On this code, we extracted only the plain text of the email, but there’s much more you can extract, like the HTML content and the annexed files, but this can be a topic for a next post.

BONUS: Automate the cleaning of bloated mailboxes

Recently, my mailbox got bloated, and I had to do a clean up to get some space, but the high amount of messages overloaded the Gmail interface.

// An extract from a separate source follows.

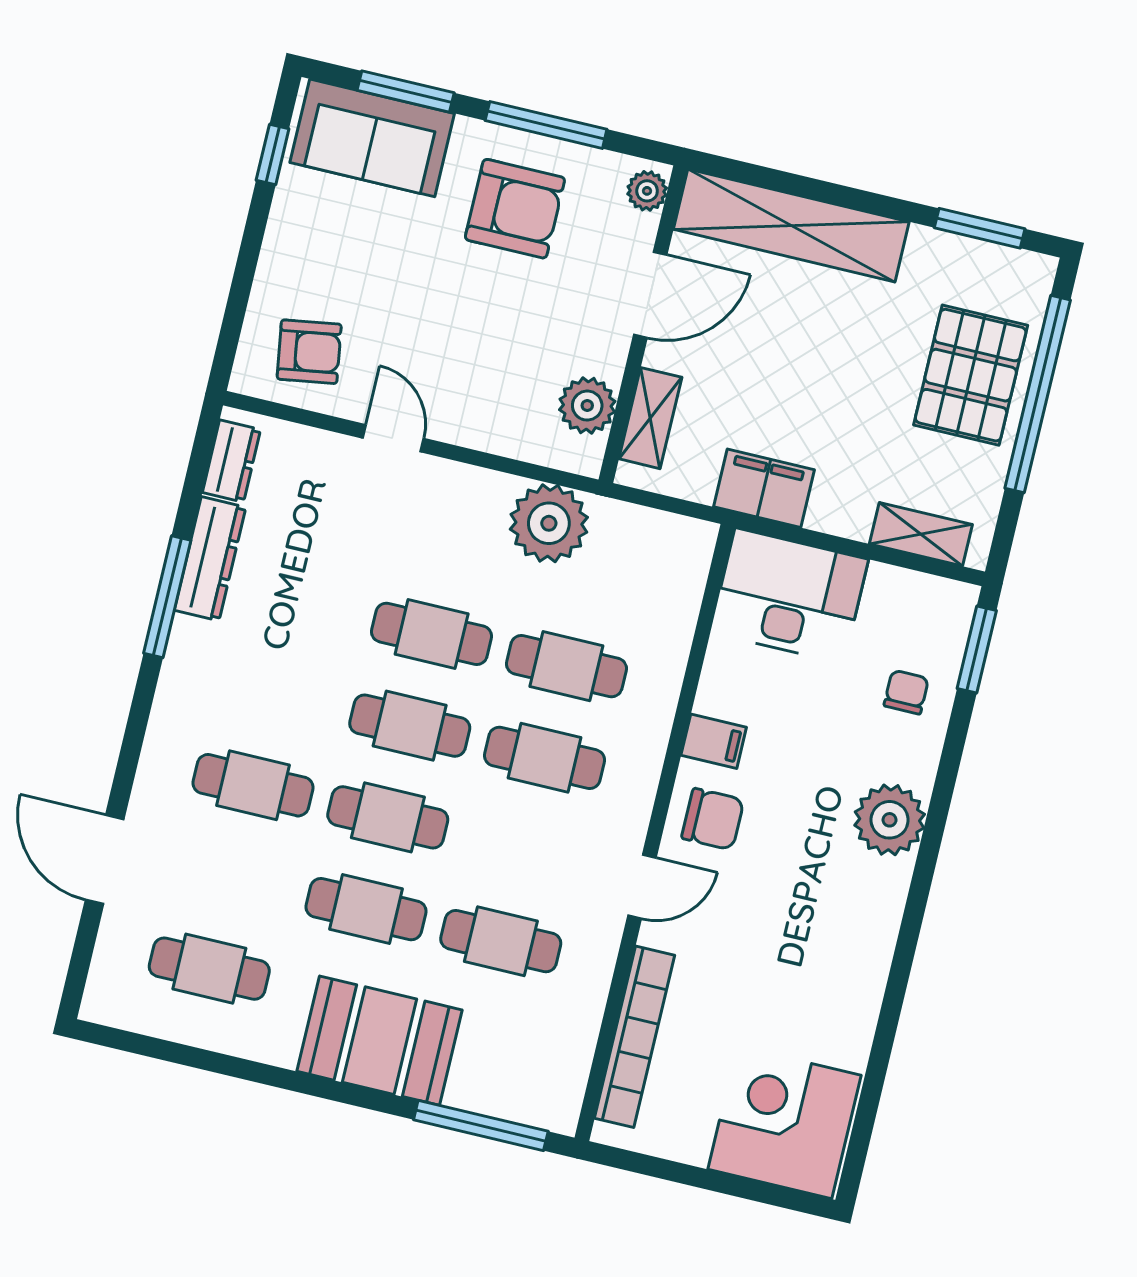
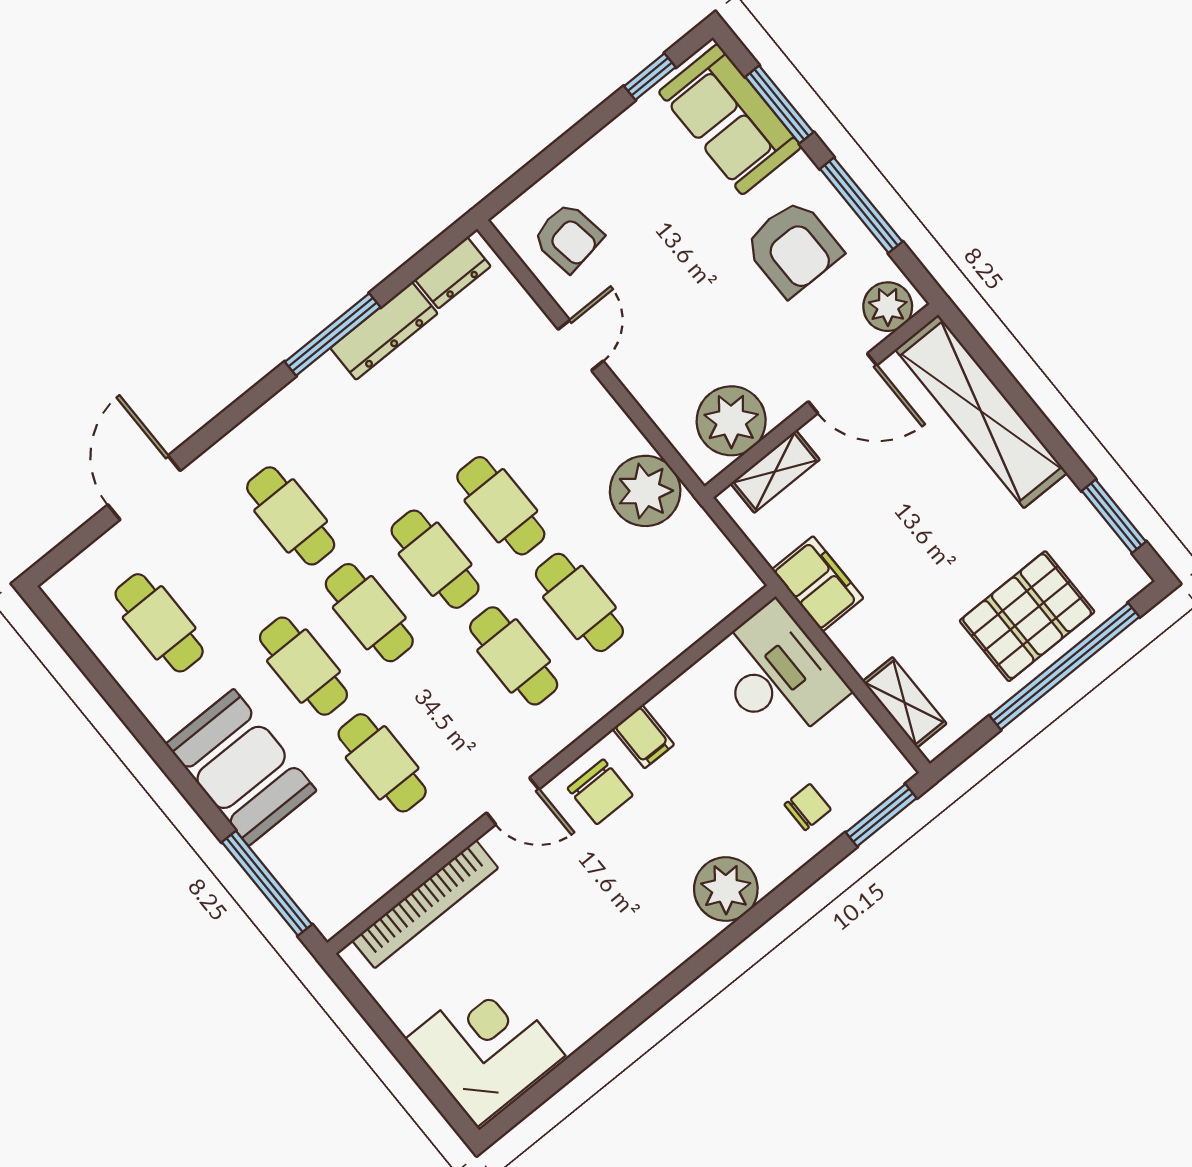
plant: (647, 191) -> (888, 307), width x1.38, depth x1.38
plant: (587, 406) -> (731, 421), width x1.36, depth x1.36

So, to solve that, and also for automating this tedious manual task, I wrote this:

 1
 2
 3
 4
 5
 6
 7
 8
 9
10
11
12
13
14
15
16
17
18
19
20
21
22
23
24
25
26
27
28
29
30
31
32
33
34
35
36
37
38
39
40
41
42
43
44
45
import imaplib

# caso sua caixa de emails esteja muito cheia
# use esta variável para aumentar o limite do
# tamanho da resposta
imaplib._MAXLINE = 1000000

EMAIL = 'mymail@gmail.com'
PASSWORD = 'password'
SERVER = 'imap.gmail.com'

mail = imaplib.IMAP4_SSL(SERVER)
mail.login(EMAIL, PASSWORD)
# select the box you want to clean
mail.select('bloated_box')

status, search_data = mail.search(None, 'ALL')

mail_ids = []

for block in search_data:
    mail_ids += block.split()

# define the range for the operation
start = mail_ids[0].decode()
end = mail_ids[-1].decode()

# move the emails to the trash
# this step is Gmail specific because
# it doesn't allow excluding messages
# outside the trash
mail.store(f'{start}:{end}'.encode(), '+X-GM-LABELS', '\\Trash')

# access the Gmail trash
mail.select('[Gmail]/Trash')
# mark the emails to be deleted
mail.store("1:*", '+FLAGS', '\\Deleted')

# remove permanently the emails
mail.expunge()

# close the mailboxes
mail.close()
# close the connection
mail.logout()

In case the number of messages is too big, you can make a loop to group it into smaller chunks to remove.

For more elaborated searches using the search search command, you can look at the RFC 3501 that defines the IMAP protocol and describes all possible search parameters, and other commands with details.